The whole point of capitalism is that the people who have and direct money are the ones who can make good decisions about how it should be used. When you see firsthand that high-level decision-making is a farce, where does that leave you?

I actually don't see capitalism as being fueled primarily by good decision-making in the C suite. Instead, I think that there's significant uncertainty around decisions at all levels of the company, and many limitations to their courses of action. Many, many businesses fail because of this.

But an existing company has been selected for having lurched its way to having robust demand, to an extent that all that uncertainty and confusion can be tolerated. There's an incredibly powerful market signal saying MAKE THIS PRODUCT, and the company can survive and even thrive as long as it does a passable job.

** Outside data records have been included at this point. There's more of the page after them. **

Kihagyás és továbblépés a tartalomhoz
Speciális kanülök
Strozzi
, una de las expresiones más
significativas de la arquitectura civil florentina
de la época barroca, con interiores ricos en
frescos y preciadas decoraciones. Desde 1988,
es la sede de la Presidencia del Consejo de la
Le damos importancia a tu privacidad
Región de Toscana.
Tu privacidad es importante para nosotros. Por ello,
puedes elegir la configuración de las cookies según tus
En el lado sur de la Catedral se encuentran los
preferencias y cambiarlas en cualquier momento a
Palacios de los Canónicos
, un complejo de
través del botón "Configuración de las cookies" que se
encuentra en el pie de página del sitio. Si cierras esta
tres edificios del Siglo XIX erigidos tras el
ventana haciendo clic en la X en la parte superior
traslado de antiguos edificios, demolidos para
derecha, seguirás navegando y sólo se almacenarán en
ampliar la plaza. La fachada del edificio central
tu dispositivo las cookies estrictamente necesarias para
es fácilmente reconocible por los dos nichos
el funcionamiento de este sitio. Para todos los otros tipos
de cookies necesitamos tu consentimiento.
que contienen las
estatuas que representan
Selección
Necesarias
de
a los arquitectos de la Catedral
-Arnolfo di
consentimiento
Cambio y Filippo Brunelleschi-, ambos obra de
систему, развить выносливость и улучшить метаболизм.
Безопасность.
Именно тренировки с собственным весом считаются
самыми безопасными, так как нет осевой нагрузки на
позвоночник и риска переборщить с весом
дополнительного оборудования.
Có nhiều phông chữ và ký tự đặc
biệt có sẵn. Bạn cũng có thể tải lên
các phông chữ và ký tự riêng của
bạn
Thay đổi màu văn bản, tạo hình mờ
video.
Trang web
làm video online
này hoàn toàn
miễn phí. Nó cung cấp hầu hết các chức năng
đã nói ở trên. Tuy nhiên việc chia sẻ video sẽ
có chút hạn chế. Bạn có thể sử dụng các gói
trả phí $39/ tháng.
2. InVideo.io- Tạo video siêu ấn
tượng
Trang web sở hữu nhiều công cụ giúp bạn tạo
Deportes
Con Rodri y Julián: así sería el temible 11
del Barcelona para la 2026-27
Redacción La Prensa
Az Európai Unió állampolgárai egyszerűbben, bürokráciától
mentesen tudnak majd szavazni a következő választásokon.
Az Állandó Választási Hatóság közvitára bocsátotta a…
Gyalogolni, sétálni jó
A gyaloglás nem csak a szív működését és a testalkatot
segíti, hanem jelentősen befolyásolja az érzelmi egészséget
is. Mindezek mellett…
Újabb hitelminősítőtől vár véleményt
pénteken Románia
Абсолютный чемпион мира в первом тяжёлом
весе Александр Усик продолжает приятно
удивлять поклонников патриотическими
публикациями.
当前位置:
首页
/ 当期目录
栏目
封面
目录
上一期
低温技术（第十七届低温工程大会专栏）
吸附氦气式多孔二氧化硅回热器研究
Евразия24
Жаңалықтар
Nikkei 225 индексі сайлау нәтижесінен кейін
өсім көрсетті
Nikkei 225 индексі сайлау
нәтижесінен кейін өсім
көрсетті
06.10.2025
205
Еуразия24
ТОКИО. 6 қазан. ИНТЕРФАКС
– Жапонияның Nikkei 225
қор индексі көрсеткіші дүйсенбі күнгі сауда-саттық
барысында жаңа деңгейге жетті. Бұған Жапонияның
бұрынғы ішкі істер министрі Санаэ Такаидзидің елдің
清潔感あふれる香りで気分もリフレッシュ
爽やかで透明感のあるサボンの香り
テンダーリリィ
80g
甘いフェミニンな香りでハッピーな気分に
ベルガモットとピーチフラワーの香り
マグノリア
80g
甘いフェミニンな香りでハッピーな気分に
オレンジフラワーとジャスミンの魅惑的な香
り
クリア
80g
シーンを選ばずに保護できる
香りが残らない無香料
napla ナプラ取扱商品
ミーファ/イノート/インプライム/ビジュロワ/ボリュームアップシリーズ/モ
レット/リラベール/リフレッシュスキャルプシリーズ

But for the same reason, I don't think that most good-paying jobs are attached to the person of wealthy individuals, and I don't think there's a finite number of them either. Jobs pop up in businesses that are set to fail as well as longstanding successful businesses. CEOs can't just pack up a company and move it at the drop of a hat, much as they'd like it if they could. There's lots of money out there looking for founders to invest in, and those founders need teams, and when those teams are successful, new companies grow, creating new jobs. And the winners get bought out, and big companies spin off little companies, and on and on. I think this is a pretty typical, mainstream view of economics.

It's really hard for me to imagine what experiences could have lead you to think there's just this static, finite number of jobs that rich people can take when they decide to move to a different town because too many poor people moved in. Even if most CEOs are very dumb (and I still don't think that's likely to be true), the zero-sum model doesn't follow, and again - I don't really understand the details of your zero-sum model well enough to fully understand what it is you're proposing.

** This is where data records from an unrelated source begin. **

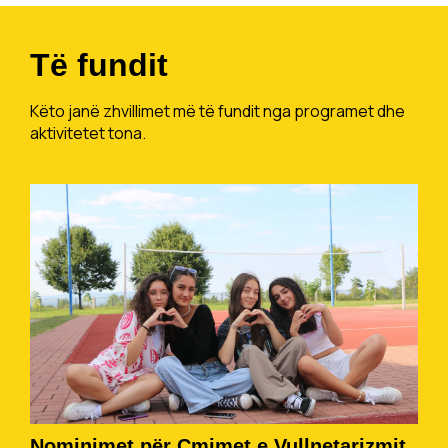
Të fundit
Këto janë zhvillimet më të fundit nga programet dhe
aktivitetet tona.
Nominimet për Çmimet e Vullnetarizmit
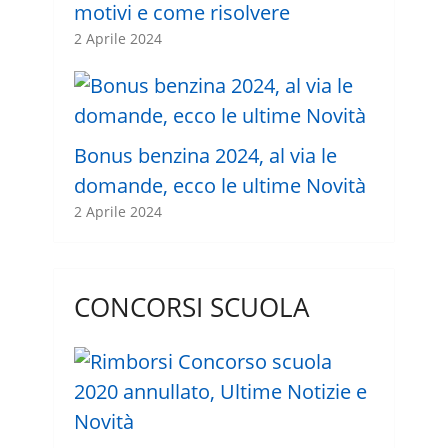
motivi e come risolvere
2 Aprile 2024
Bonus benzina 2024, al via le
domande, ecco le ultime Novità
2 Aprile 2024
CONCORSI SCUOLA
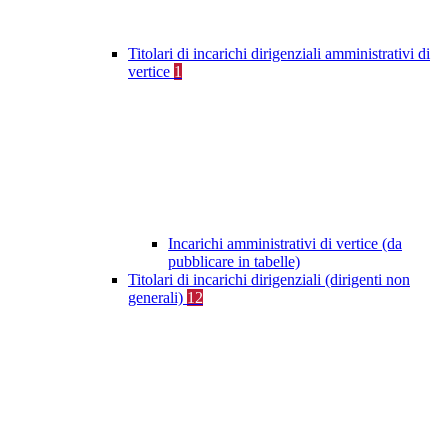
Titolari di incarichi dirigenziali amministrativi di
vertice
1
Incarichi amministrativi di vertice (da
pubblicare in tabelle)
Titolari di incarichi dirigenziali (dirigenti non
generali)
12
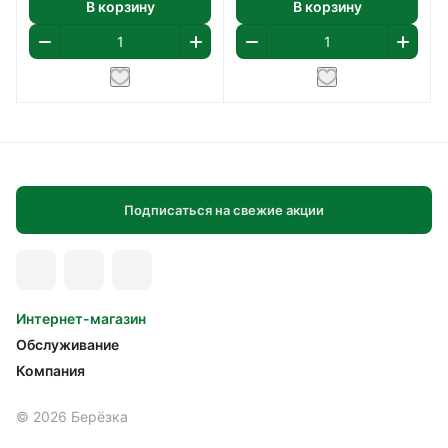
В корзину
В корзину
Подписаться на свежие акции
Интернет-магазин
Обслуживание
Компания
© 2026 Берёзка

This is why I think it would be really helpful for you to make an effort to plug into a larger conversation. I appreciate and sort of believe that you've had experiences that would be convincing evidence of some of your claims, if only you could share them openly. But given that you can't, you could at least look for what evidence is out in public - beyond just one letter by Bill Gates - and try to make a real case for some of the components of your worldview. If you are correct, then we all could learn from you, but it is very hard to open myself to updating my worldview very much based on the arguments and evidence you have gathered here.

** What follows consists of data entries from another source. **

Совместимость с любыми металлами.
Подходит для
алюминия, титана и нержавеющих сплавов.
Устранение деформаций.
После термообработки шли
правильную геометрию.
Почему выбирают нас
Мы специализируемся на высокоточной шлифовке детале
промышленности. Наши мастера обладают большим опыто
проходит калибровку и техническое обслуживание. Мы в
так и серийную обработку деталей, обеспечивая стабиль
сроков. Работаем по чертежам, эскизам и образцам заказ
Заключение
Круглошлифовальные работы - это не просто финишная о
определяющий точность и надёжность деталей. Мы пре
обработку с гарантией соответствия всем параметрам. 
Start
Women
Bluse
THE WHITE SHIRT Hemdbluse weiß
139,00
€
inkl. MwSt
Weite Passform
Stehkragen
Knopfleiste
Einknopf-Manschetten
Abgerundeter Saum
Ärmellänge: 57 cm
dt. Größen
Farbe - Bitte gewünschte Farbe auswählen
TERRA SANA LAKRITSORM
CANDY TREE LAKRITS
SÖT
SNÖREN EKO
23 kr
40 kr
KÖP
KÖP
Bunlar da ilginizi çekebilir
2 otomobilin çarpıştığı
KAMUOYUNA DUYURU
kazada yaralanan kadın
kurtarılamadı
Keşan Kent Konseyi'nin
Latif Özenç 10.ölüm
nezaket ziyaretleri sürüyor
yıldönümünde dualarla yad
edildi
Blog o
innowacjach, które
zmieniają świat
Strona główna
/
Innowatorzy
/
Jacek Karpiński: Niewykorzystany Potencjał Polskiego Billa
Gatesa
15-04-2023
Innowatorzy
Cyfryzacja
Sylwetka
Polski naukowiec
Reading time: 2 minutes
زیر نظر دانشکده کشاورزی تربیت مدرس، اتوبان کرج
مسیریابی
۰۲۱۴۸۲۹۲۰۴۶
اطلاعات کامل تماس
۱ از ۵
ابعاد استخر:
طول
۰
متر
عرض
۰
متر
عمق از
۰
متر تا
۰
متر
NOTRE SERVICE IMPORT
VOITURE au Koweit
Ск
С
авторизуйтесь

Relatedly, Bill Gates’ article wasn’t that bad.  Sure, there’s some inaccuracies if you’re reading it strictly.  But it’s not meant to be read strictly.  It’s basically marketing material aimed at a very large crowd, which, as discussed above, requires using phrasing that gets the point across, not phrasing that is scientifically accurate when dissected.

 

There are inaccuracies in the article, period. It would be embarassing for an engineer to make the mistake of conflating Celsius and Kelvin when comparing boiling point ratios, as in the claim that sodium's boiling point is 8x higher than that of water. Bill Gates' audience is going to have a number of technically savvy people in it, he knows it, and this alone is a college freshman/high school-level mistake. There are others.

My update on reading the article is, in fact, to downgrade my perception of Bill Gates' technical expertise beyond the world of computer software and hardware, and to trust his ability to communicate science less.

That said, nobody needs to be an expert in every subject, and it might be that Gates' wealth and diverse interests and fame simply put him in a position to try and interpret areas of science he's not able to understand adequately. He's unusual for a billionaire founder/CEO figure, and I personally wouldn't update too much on his mistake here as evidence about the ability of other CEOs to understand their company's specific technology to a level of depth adequate to run the business well. But I would put some probability mass into "CEOs are, in general, shockingly bad at understanding the technologies and products their company sells and they also don't have the ability to tell who in their company does understand what their company is selling."